*EXTRACT PROVIDED*
Matt Barber March 22, 2009


I prefer income potential as the most important criteria for defining office class. I can’t put my finger on the definition, but it’s something to the effect of: Class A space commands the highest rent in any given sub-market, even when compared to new construction.

Most of the other critieria mentioned above deals with construction quality, which usually corresponds to rent levels, but let’s not confuse a Class A (structural steel columns, etc.), B (reinforced concrete), C (masonry bearing walls), or D (wood/steel framing) CONSTRUCTION TYPE with office type.

Philippine Real Estate October 6, 2009


The office building classification really has its relevant standards. Thanks for providing a list of what are the bases on ranking and classifying office buildings. This is a very helpful article especially for real estate investors.

patrick October 29, 2009


if I have a treatment which I can perform on existing airsided HVAC installation, which reduces Amp draw (energyconsumption) and extend the life of the coil by 4 times, what place would be best to start..New York, London? (I have very good sales people) suggestions or other advice?

*WHAT IS EXPECTED*
List each construction type class named in the comments on office building classification, along with the building method given for it. Work only from the comments on office building classification.

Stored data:

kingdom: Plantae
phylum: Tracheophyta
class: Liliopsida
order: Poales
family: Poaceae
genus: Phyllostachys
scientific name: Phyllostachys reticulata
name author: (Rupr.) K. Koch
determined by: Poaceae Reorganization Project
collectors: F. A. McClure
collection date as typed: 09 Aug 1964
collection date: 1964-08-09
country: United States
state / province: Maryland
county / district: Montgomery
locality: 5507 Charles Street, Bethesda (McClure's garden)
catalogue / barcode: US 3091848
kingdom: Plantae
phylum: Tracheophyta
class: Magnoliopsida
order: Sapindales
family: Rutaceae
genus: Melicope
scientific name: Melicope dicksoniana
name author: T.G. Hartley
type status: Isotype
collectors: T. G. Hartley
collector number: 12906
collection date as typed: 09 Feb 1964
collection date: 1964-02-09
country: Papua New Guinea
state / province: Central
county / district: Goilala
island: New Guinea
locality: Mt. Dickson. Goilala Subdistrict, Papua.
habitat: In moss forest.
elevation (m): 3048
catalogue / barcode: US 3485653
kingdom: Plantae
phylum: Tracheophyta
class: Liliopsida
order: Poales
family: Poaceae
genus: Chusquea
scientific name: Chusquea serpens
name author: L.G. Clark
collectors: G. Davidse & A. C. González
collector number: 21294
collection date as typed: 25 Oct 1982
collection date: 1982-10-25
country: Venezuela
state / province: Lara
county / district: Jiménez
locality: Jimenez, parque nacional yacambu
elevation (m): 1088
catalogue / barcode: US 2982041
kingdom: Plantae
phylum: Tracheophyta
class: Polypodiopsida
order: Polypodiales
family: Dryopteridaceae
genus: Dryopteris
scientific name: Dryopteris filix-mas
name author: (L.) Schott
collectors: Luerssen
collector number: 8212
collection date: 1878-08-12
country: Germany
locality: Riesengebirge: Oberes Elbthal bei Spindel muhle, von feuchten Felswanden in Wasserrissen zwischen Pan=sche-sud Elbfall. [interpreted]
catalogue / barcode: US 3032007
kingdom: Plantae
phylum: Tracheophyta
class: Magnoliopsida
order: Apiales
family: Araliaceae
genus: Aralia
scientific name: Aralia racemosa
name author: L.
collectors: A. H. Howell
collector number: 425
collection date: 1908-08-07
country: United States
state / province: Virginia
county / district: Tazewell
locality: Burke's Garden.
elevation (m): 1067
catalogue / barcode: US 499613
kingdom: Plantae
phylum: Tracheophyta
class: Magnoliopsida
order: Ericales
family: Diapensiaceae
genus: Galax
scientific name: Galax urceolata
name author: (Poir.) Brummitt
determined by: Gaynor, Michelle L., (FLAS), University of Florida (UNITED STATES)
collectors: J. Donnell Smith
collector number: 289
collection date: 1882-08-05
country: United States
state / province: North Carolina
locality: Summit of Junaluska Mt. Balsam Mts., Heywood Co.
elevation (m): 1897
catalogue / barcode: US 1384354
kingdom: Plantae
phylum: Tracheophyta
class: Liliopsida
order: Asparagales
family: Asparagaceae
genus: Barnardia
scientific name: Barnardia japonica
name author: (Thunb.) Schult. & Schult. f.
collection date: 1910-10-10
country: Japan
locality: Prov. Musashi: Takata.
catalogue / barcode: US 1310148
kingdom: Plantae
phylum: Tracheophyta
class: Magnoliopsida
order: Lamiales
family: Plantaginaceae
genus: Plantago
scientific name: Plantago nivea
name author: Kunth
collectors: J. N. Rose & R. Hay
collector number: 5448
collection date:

*THE ANSWER*
Class A: structural steel columns
Class B: reinforced concrete
Class C: masonry bearing walls
Class D: wood/steel framing